(Data supplied)

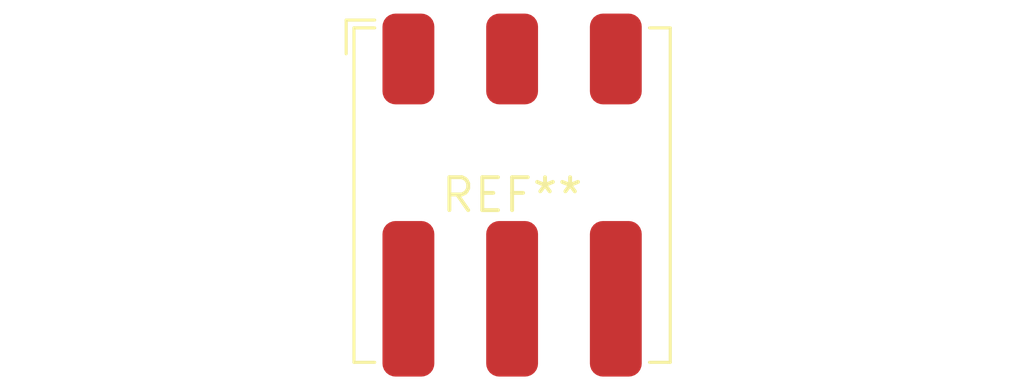
<source format=kicad_pcb>
(kicad_pcb (version 20240108) (generator pcbnew)

  (general
    (thickness 1.6)
  )

  (paper "A4")
  (layers
    (0 "F.Cu" signal)
    (31 "B.Cu" signal)
    (32 "B.Adhes" user "B.Adhesive")
    (33 "F.Adhes" user "F.Adhesive")
    (34 "B.Paste" user)
    (35 "F.Paste" user)
    (36 "B.SilkS" user "B.Silkscreen")
    (37 "F.SilkS" user "F.Silkscreen")
    (38 "B.Mask" user)
    (39 "F.Mask" user)
    (40 "Dwgs.User" user "User.Drawings")
    (41 "Cmts.User" user "User.Comments")
    (42 "Eco1.User" user "User.Eco1")
    (43 "Eco2.User" user "User.Eco2")
    (44 "Edge.Cuts" user)
    (45 "Margin" user)
    (46 "B.CrtYd" user "B.Courtyard")
    (47 "F.CrtYd" user "F.Courtyard")
    (48 "B.Fab" user)
    (49 "F.Fab" user)
    (50 "User.1" user)
    (51 "User.2" user)
    (52 "User.3" user)
    (53 "User.4" user)
    (54 "User.5" user)
    (55 "User.6" user)
    (56 "User.7" user)
    (57 "User.8" user)
    (58 "User.9" user)
  )

  (setup
    (pad_to_mask_clearance 0)
    (pcbplotparams
      (layerselection 0x00010fc_ffffffff)
      (plot_on_all_layers_selection 0x0000000_00000000)
      (disableapertmacros false)
      (usegerberextensions false)
      (usegerberattributes false)
      (usegerberadvancedattributes false)
      (creategerberjobfile false)
      (dashed_line_dash_ratio 12.000000)
      (dashed_line_gap_ratio 3.000000)
      (svgprecision 4)
      (plotframeref false)
      (viasonmask false)
      (mode 1)
      (useauxorigin false)
      (hpglpennumber 1)
      (hpglpenspeed 20)
      (hpglpendiameter 15.000000)
      (dxfpolygonmode false)
      (dxfimperialunits false)
      (dxfusepcbnewfont false)
      (psnegative false)
      (psa4output false)
      (plotreference false)
      (plotvalue false)
      (plotinvisibletext false)
      (sketchpadsonfab false)
      (subtractmaskfromsilk false)
      (outputformat 1)
      (mirror false)
      (drillshape 1)
      (scaleselection 1)
      (outputdirectory "")
    )
  )

  (net 0 "")

  (footprint "TE_2834006-3_1x03_P4.0mm_Horizontal" (layer "F.Cu") (at 0 0))

)

</source>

(End Data supplied)

Your goal -
What's needed is a word-for-word copy of the lines from the one holding "(subtractmaskfromsilk false)" through the final line of the data.

Response to this exercise -
      (subtractmaskfromsilk false)
      (outputformat 1)
      (mirror false)
      (drillshape 1)
      (scaleselection 1)
      (outputdirectory "")
    )
  )

  (net 0 "")

  (footprint "TE_2834006-3_1x03_P4.0mm_Horizontal" (layer "F.Cu") (at 0 0))

)

</source>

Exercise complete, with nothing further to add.